**Task details:** Below is a listing; print exactly its lines from the one containing "focal_mm: 1.57" down to the one containing "hfov_deg: 55.7", both inclusive, with every picture left out.

╔══

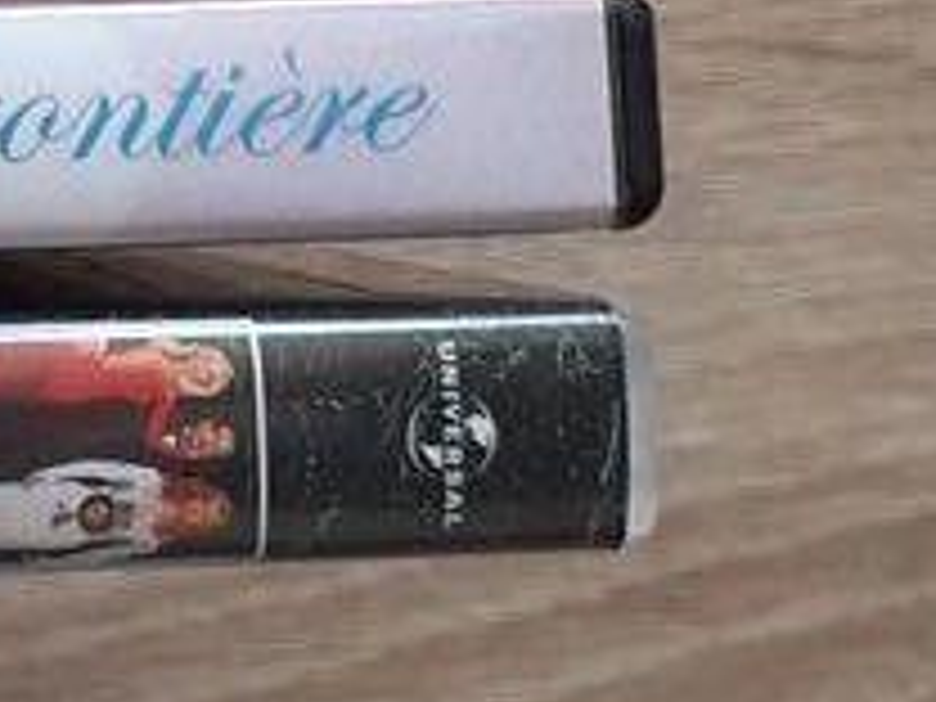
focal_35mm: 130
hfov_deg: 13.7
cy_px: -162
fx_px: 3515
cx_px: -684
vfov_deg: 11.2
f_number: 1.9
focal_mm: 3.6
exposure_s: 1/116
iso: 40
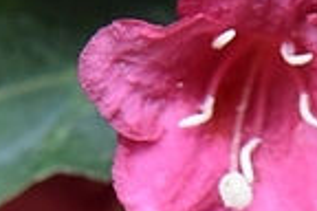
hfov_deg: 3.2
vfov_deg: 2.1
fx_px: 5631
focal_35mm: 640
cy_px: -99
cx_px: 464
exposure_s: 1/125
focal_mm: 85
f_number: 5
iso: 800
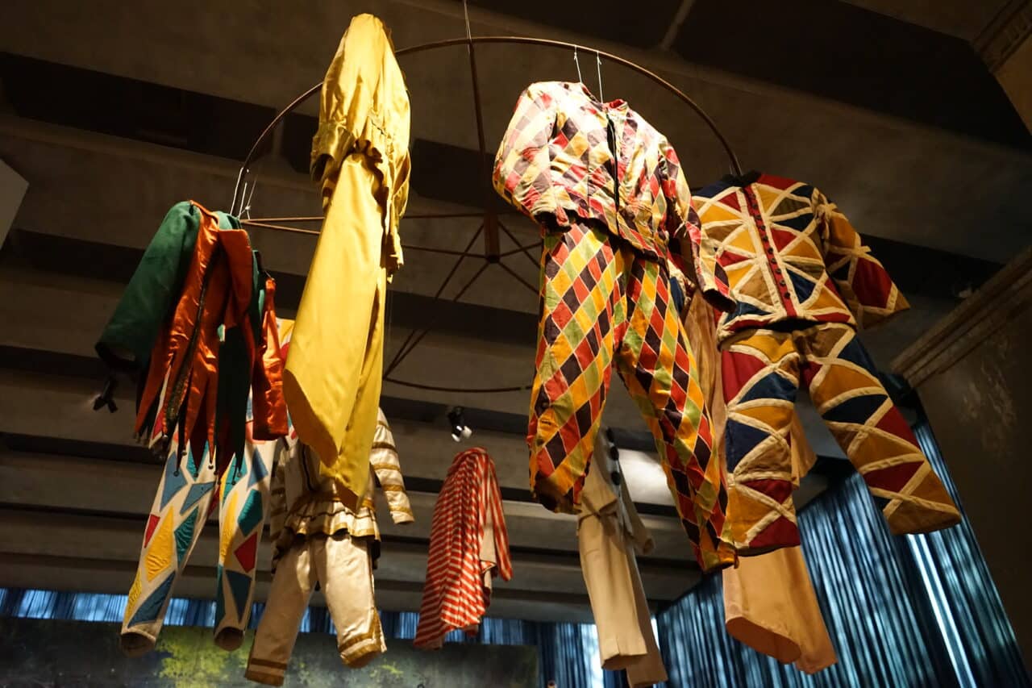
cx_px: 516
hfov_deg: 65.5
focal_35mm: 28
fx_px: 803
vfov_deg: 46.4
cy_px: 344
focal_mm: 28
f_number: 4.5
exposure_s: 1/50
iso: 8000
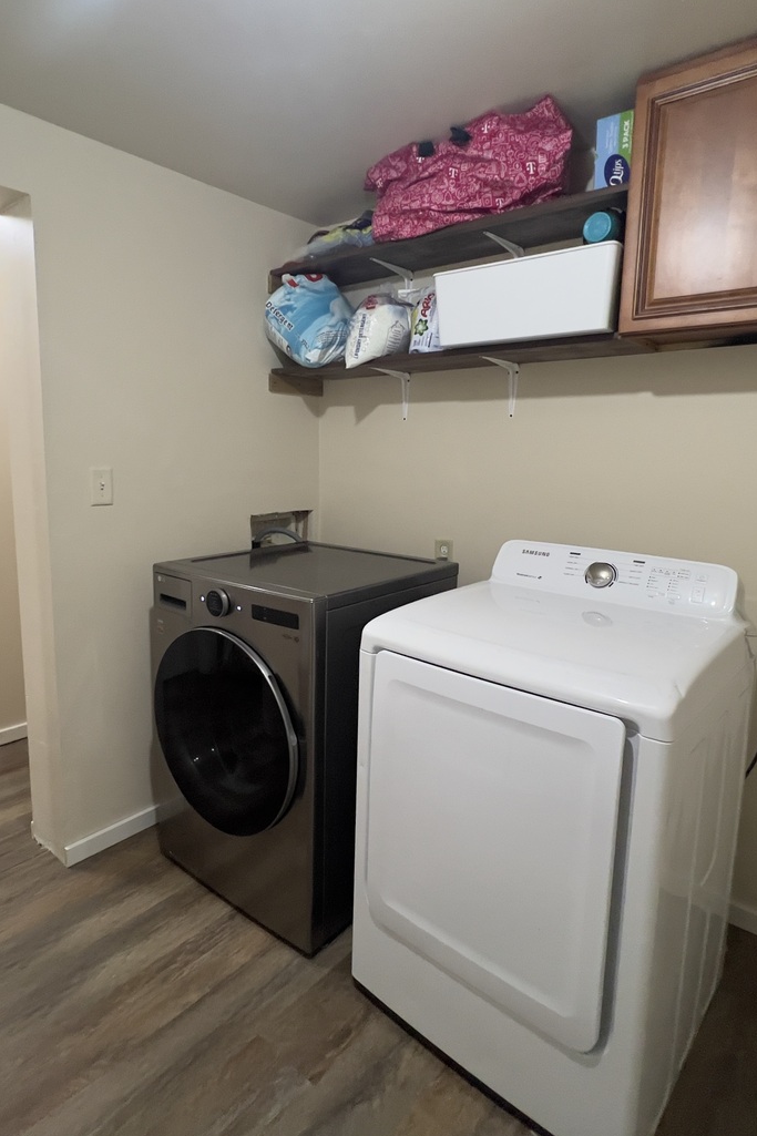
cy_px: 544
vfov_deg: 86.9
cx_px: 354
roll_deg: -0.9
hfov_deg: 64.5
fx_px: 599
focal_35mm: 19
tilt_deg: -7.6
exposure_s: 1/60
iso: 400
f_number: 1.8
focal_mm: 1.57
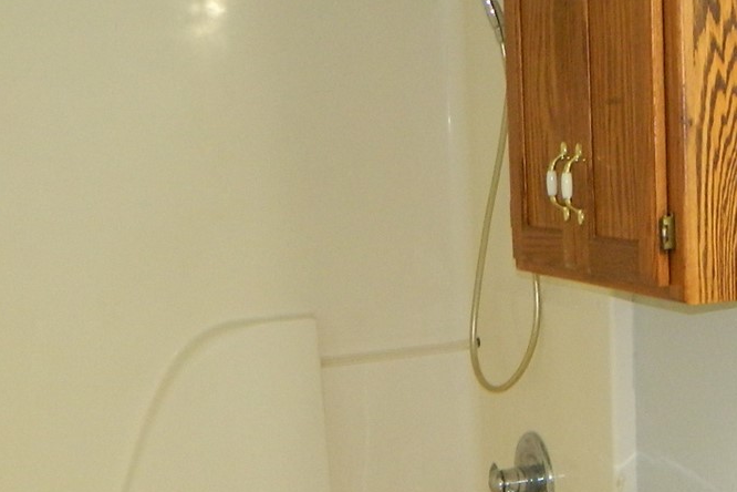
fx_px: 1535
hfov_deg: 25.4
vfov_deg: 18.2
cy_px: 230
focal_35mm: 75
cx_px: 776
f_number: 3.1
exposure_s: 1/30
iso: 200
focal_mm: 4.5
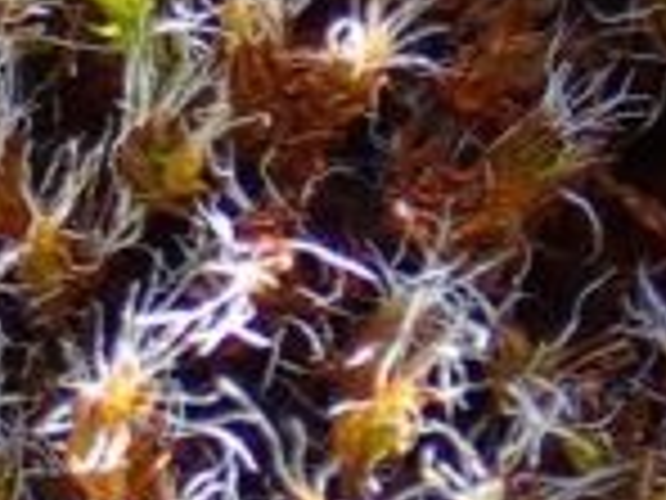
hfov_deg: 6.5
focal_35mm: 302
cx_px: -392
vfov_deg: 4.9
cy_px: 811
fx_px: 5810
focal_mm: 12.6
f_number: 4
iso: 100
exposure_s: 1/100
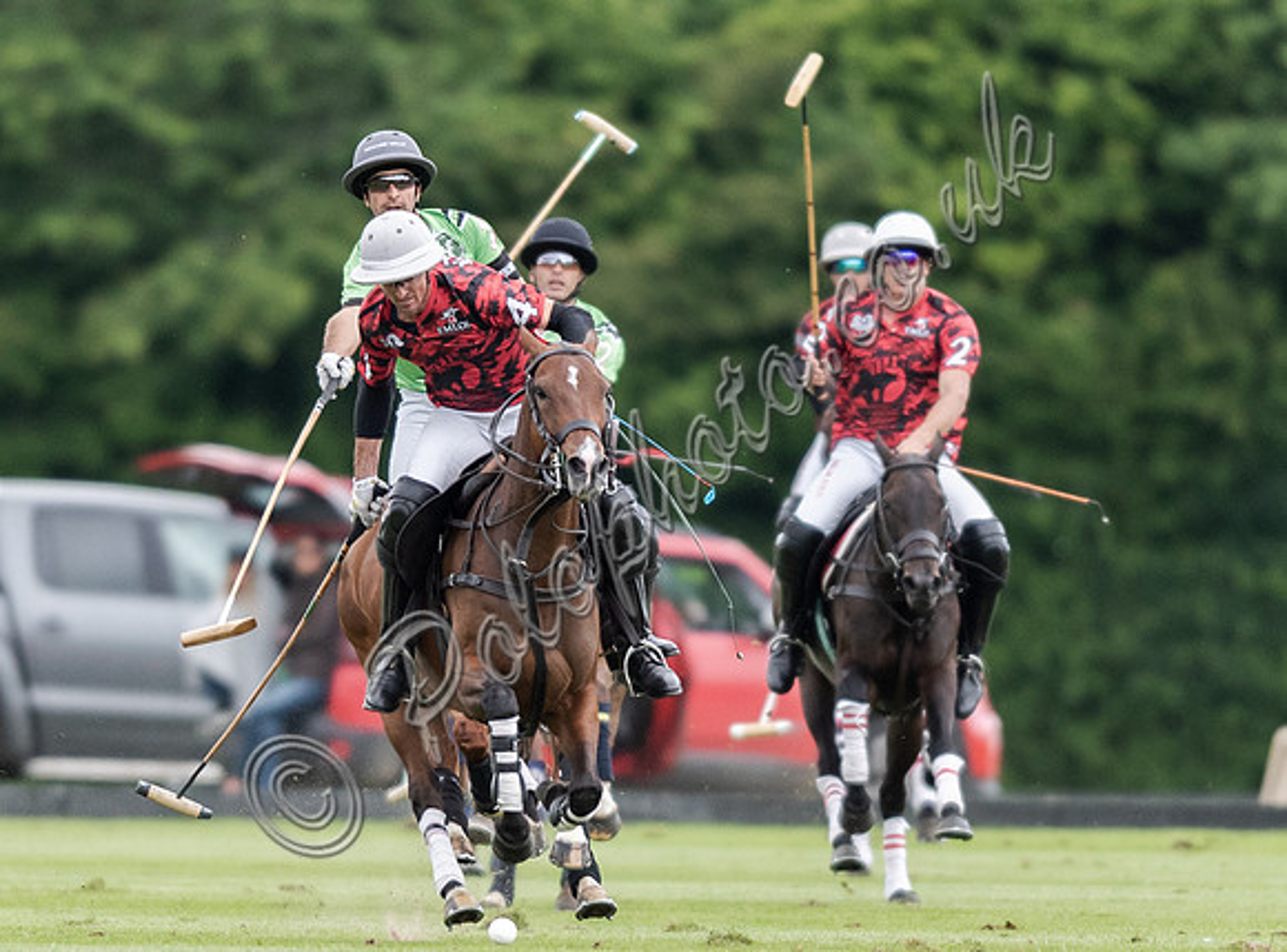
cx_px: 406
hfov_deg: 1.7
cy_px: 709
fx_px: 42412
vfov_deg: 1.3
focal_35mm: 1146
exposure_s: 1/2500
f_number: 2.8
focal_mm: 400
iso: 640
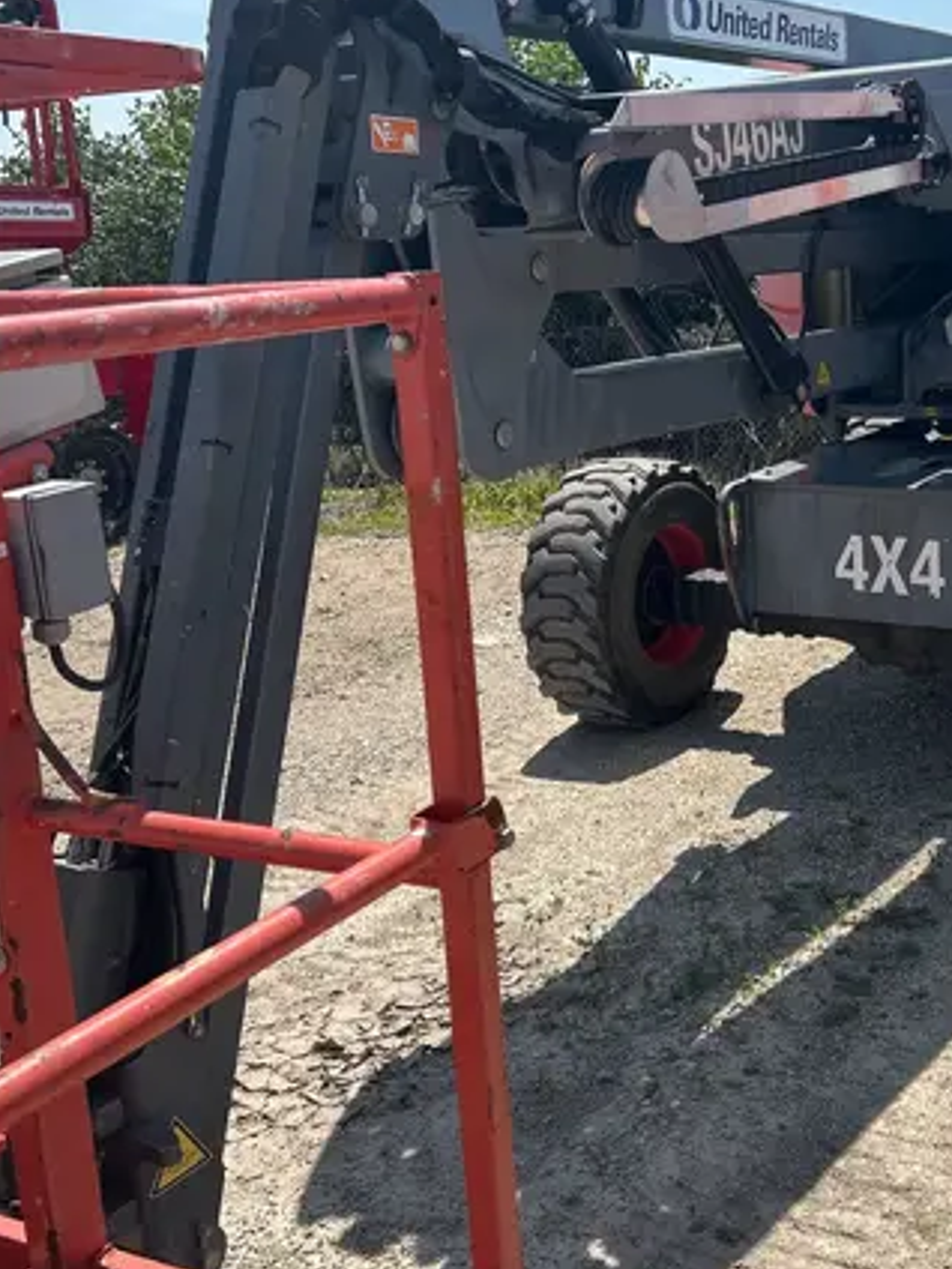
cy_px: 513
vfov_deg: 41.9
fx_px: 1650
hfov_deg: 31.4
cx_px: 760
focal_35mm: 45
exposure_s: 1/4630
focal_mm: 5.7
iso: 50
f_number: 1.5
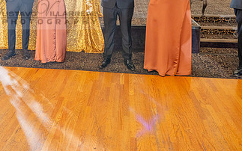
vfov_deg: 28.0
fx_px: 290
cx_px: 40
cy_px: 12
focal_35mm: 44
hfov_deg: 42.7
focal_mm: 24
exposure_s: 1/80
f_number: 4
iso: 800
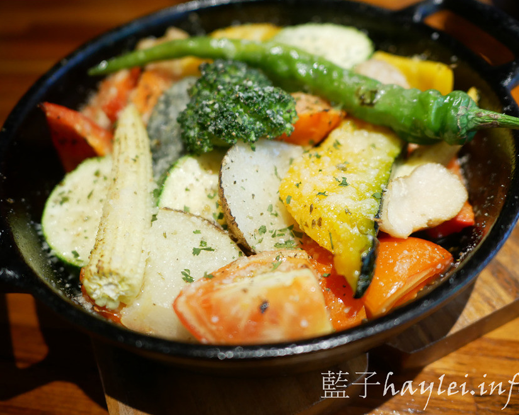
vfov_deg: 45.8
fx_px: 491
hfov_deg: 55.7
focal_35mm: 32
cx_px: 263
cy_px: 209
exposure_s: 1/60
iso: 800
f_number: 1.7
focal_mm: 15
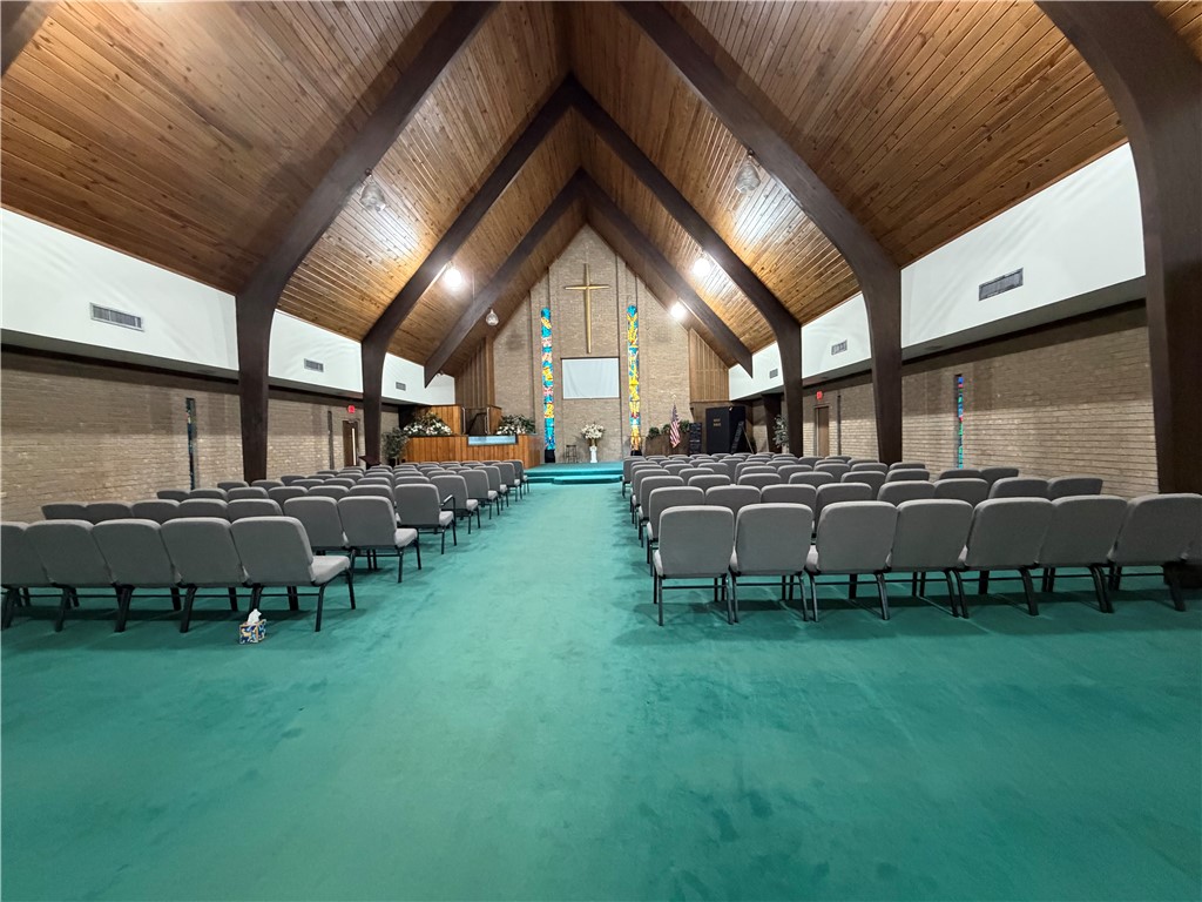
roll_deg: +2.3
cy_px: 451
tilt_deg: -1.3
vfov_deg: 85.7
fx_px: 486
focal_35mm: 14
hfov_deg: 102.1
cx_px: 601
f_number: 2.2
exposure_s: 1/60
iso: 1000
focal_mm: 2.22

╚══

**Response for this exercise:**
focal_mm: 1.57
fx_px: 1535
hfov_deg: 25.4
vfov_deg: 18.2
cy_px: 230
focal_35mm: 75
cx_px: 776
f_number: 3.1
exposure_s: 1/30
iso: 200
focal_mm: 4.5
hfov_deg: 6.5
focal_35mm: 302
cx_px: -392
vfov_deg: 4.9
cy_px: 811
fx_px: 5810
focal_mm: 12.6
f_number: 4
iso: 100
exposure_s: 1/100
cx_px: 406
hfov_deg: 1.7
cy_px: 709
fx_px: 42412
vfov_deg: 1.3
focal_35mm: 1146
exposure_s: 1/2500
f_number: 2.8
focal_mm: 400
iso: 640
cy_px: 513
vfov_deg: 41.9
fx_px: 1650
hfov_deg: 31.4
cx_px: 760
focal_35mm: 45
exposure_s: 1/4630
focal_mm: 5.7
iso: 50
f_number: 1.5
vfov_deg: 28.0
fx_px: 290
cx_px: 40
cy_px: 12
focal_35mm: 44
hfov_deg: 42.7
focal_mm: 24
exposure_s: 1/80
f_number: 4
iso: 800
vfov_deg: 45.8
fx_px: 491
hfov_deg: 55.7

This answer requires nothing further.